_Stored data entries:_

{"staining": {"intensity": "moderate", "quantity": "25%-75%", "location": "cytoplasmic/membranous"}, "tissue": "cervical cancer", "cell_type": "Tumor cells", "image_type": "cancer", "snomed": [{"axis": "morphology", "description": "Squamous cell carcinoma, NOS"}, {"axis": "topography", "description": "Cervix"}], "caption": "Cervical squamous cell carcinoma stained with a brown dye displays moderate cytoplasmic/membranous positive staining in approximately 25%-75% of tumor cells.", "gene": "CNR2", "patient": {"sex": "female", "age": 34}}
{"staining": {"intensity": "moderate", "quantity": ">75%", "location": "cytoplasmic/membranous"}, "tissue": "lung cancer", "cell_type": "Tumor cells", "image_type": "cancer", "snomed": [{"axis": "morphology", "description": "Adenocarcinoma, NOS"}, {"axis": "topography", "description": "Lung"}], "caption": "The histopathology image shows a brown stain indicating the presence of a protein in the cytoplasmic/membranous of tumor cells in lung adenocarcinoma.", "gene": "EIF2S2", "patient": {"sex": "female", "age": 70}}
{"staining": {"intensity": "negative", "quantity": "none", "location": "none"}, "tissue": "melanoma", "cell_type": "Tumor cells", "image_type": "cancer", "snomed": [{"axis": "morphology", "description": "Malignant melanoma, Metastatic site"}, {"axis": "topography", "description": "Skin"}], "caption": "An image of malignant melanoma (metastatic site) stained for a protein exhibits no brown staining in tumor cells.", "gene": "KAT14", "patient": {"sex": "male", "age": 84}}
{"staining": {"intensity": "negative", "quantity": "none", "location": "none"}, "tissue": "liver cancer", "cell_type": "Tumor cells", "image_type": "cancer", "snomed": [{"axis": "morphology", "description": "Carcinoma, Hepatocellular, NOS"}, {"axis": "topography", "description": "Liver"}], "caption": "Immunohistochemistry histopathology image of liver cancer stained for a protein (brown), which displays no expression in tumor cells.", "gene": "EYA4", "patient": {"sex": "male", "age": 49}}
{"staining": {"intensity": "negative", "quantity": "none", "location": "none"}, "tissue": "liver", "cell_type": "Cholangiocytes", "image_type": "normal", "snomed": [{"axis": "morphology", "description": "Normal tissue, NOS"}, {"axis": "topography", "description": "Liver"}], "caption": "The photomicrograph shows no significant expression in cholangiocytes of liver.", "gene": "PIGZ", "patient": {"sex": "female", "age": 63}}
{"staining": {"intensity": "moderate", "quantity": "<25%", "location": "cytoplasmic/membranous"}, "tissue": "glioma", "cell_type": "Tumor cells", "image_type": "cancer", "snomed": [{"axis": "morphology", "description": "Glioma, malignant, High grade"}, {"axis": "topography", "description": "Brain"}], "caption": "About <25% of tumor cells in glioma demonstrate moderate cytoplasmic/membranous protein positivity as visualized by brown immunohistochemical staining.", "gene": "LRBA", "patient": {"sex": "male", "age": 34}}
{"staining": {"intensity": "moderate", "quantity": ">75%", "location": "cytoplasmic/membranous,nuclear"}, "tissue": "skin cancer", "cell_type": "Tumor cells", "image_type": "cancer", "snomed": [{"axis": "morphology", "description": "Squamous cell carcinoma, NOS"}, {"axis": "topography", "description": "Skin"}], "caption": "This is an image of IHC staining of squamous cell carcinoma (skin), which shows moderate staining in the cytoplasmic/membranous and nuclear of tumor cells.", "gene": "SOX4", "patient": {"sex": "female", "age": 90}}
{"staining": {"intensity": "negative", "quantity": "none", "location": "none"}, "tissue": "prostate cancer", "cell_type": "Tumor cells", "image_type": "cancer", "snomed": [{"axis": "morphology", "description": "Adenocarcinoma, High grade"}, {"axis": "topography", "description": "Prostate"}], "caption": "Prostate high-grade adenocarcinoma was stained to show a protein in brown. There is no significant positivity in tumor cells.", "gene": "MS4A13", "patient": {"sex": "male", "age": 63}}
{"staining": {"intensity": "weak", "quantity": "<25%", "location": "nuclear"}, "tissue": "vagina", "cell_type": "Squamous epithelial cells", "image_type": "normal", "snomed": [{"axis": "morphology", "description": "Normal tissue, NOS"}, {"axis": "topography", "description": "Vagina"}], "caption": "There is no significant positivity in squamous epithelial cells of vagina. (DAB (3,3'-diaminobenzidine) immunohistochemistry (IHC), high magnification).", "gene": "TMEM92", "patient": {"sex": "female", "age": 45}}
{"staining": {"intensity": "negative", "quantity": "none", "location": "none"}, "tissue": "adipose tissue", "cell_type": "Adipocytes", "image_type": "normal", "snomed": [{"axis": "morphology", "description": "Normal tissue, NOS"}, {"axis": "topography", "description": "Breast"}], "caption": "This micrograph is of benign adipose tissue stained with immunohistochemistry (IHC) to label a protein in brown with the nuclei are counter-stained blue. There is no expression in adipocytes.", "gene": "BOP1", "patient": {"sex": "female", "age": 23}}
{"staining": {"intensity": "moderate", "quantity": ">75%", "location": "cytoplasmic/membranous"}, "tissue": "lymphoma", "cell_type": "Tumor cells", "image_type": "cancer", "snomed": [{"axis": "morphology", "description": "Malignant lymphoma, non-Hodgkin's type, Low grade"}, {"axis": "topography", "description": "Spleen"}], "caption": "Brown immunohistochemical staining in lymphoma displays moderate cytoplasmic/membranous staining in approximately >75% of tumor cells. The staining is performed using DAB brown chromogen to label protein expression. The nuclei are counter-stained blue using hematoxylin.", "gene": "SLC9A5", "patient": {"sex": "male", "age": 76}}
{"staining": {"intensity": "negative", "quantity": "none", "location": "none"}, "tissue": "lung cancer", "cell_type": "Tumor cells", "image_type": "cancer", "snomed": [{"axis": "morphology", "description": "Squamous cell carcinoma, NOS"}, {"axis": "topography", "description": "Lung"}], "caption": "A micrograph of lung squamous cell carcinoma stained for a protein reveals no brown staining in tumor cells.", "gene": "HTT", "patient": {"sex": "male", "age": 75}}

_WHAT YOU SHOULD DO:_
Wherever the word "liver" occurs in the data, copy that whole line.

_OUTPUT FOR THIS TASK:_
{"staining": {"intensity": "negative", "quantity": "none", "location": "none"}, "tissue": "liver cancer", "cell_type": "Tumor cells", "image_type": "cancer", "snomed": [{"axis": "morphology", "description": "Carcinoma, Hepatocellular, NOS"}, {"axis": "topography", "description": "Liver"}], "caption": "Immunohistochemistry histopathology image of liver cancer stained for a protein (brown), which displays no expression in tumor cells.", "gene": "EYA4", "patient": {"sex": "male", "age": 49}}
{"staining": {"intensity": "negative", "quantity": "none", "location": "none"}, "tissue": "liver", "cell_type": "Cholangiocytes", "image_type": "normal", "snomed": [{"axis": "morphology", "description": "Normal tissue, NOS"}, {"axis": "topography", "description": "Liver"}], "caption": "The photomicrograph shows no significant expression in cholangiocytes of liver.", "gene": "PIGZ", "patient": {"sex": "female", "age": 63}}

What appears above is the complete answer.